### DATA
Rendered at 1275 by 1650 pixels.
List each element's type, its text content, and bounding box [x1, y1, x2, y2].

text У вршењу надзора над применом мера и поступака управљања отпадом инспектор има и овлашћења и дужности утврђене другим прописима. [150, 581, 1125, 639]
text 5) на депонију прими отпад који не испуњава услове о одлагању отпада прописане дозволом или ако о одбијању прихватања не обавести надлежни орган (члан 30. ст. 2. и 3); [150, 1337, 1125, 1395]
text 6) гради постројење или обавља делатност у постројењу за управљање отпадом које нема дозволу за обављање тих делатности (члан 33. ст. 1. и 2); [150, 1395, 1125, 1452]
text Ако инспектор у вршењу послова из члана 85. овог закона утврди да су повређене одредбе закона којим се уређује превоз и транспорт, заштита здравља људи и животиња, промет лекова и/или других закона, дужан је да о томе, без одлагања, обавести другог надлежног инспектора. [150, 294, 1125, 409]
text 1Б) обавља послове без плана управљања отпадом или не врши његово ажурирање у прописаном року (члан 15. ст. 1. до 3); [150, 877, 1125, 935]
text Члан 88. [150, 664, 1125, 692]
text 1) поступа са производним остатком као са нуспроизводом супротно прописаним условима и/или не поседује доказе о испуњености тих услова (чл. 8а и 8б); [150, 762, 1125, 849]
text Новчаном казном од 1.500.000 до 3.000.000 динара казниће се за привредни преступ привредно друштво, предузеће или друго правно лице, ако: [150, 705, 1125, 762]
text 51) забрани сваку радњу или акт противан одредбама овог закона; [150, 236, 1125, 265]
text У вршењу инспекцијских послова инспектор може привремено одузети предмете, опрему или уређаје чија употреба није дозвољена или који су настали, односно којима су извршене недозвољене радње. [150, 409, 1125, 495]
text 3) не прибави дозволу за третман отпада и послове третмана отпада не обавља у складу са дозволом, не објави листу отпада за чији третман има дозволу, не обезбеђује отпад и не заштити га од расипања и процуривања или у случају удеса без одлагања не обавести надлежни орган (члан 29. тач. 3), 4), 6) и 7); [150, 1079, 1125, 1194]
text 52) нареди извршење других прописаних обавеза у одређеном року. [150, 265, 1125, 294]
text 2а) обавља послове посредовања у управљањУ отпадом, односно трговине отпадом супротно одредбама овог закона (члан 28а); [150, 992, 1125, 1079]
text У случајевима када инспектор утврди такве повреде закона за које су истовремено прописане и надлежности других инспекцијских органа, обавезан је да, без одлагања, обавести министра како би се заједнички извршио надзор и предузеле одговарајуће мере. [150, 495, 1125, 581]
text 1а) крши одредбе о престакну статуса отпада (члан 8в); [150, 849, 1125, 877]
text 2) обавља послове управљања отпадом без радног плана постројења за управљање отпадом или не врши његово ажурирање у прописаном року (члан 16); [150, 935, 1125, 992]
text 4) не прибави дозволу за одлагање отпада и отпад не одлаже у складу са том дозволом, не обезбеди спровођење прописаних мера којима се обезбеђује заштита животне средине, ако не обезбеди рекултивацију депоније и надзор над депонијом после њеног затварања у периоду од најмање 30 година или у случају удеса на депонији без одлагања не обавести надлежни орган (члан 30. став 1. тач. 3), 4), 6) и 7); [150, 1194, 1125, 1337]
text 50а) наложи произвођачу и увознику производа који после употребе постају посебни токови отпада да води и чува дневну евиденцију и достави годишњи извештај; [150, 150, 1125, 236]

### EXERCISE AIM
An answer is complete only when it holds every line above containing the string "одредбама".

### EXERCISE ANSWER
text 51) забрани сваку радњу или акт противан одредбама овог закона; [150, 236, 1125, 265]
text 2а) обавља послове посредовања у управљањУ отпадом, односно трговине отпадом супротно одредбама овог закона (члан 28а); [150, 992, 1125, 1079]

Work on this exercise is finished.